= SO GEHT'S =
Greif den Text über die Sonntagsarbeit in sächsischen Callcentern weiter unten wieder auf und schreib ihn nach seinem letzten Satz fort.

==== VORLIEGENDER TEXT

Sachsen weigert sich, die Kirche an einer Entscheidung über sonntägliche Arbeit zu beteiligten. Jetzt muss das BVerwG entscheiden. Nicht ausgeschlossen, dass die Leipziger Richter die Beteiligungsrechte von Dritten grundsätzlich stärken.
Sechs Tage sollst du arbeiten, aber am siebten Tage sollst du ruhen. Was schon im Buch Mose steht, findet sich auch im Arbeitszeitgesetz (ArbZG): Nach § 9 Abs. 1 ArbZG dürfen Arbeitnehmer an Sonn- und Feiertagen nicht beschäftigt werden.
Von dieser Vorgabe gibt es allerdings Ausnahmen. Der Freistaat Sachsen fasst diese so weit, dass er die Beschäftigung in Callcentern an Sonn- und Feiertagen auf Grund von Ausnahmebewilligungen nach § 13 Arbeitszeitgesetz (ArbZG) erlaubte. Als die Landeskirche Sachsen davon aus den Medien erfuhr, wollte sie die Bewilligungen sehen und forderte für künftige Erlaubnisse ein Beteiligungsrecht. Zu Recht, urteilte auf die Klage der Kirche zunächst das Verwaltungsgericht Dresden (Urt. v. 12.04.2017, Az. 4 K 1278/16) und dann auch das Oberverwaltungsgericht (OVG) Bautzen (Urt. v. 11. April 2019, Az. 3 A 505/17). Am Mittwoch wird das Bundesverwaltungsgericht (BVerwG) den Fall entscheiden (Az. 8 C 5.19).

========
==== DATENTEIL

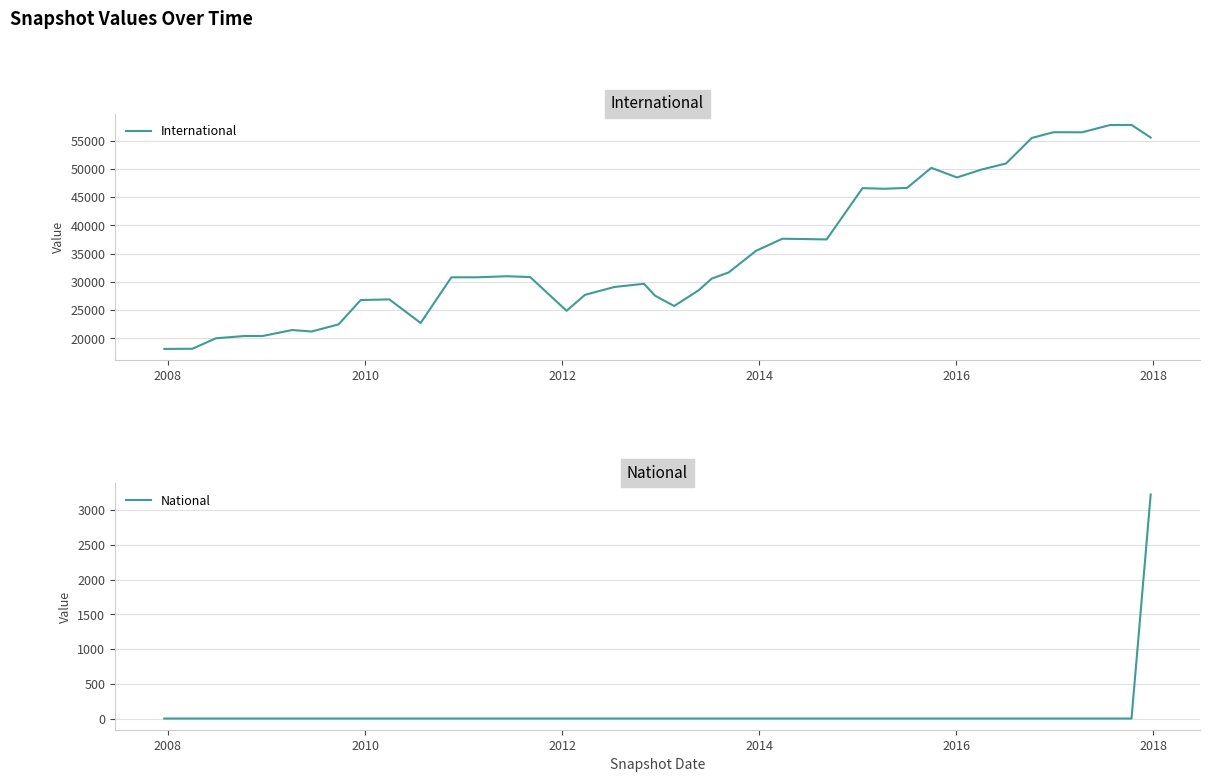

What is the maximum value for International?

57805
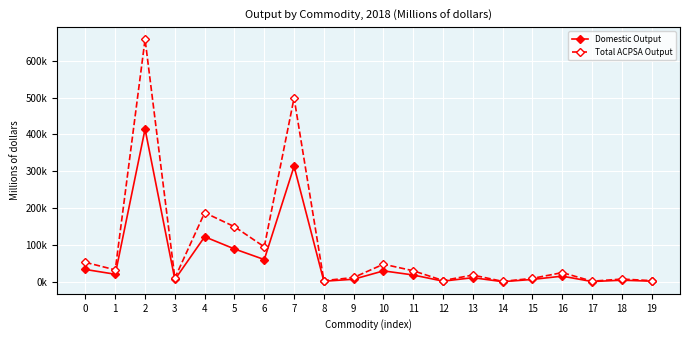

What are all the series names shown in the legend?

Domestic Output, Total ACPSA Output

========

= ANTWORT ZUR AUFGABE =
Die Ausnahmen vom Verbot der Sonntagsarbeit richten sich nach §§ 13 bis 15 ArbZG. Sie gelten für bestimmte Branchen und für Tätigkeiten, etwa, wenn die Konkurrenzfähigkeit des Unternehmens nur bei einer längeren Betriebszeit sichergestellt werden kann oder die Ausnahmen im öffentlichen Interesse zwingend sind. Dass die Sonntagsarbeit im Callcenter erlaubt werden kann, ist denn auch zwischen der klagenden Kirche und dem beklagten Freistaat gar nicht streitig.
Beteiligungsrecht an besonderen Tagen
Doch ist die Kirche in diese Entscheidung einzubeziehen? Die Frage stellte sich bereits vor Jahren, als es um die Sonntagsöffnung an besonderen Tagen wie im Advent ging. "Die Gerichte waren damals einhellig der Überzeugung, dass die Kirche ein Beteiligungsrecht hat", erklärt Professor Dr. Gregor Thüsing, Inhaber des Lehrstuhls für Arbeitsrecht und Recht der sozialen Sicherheit an der Universität Bonn.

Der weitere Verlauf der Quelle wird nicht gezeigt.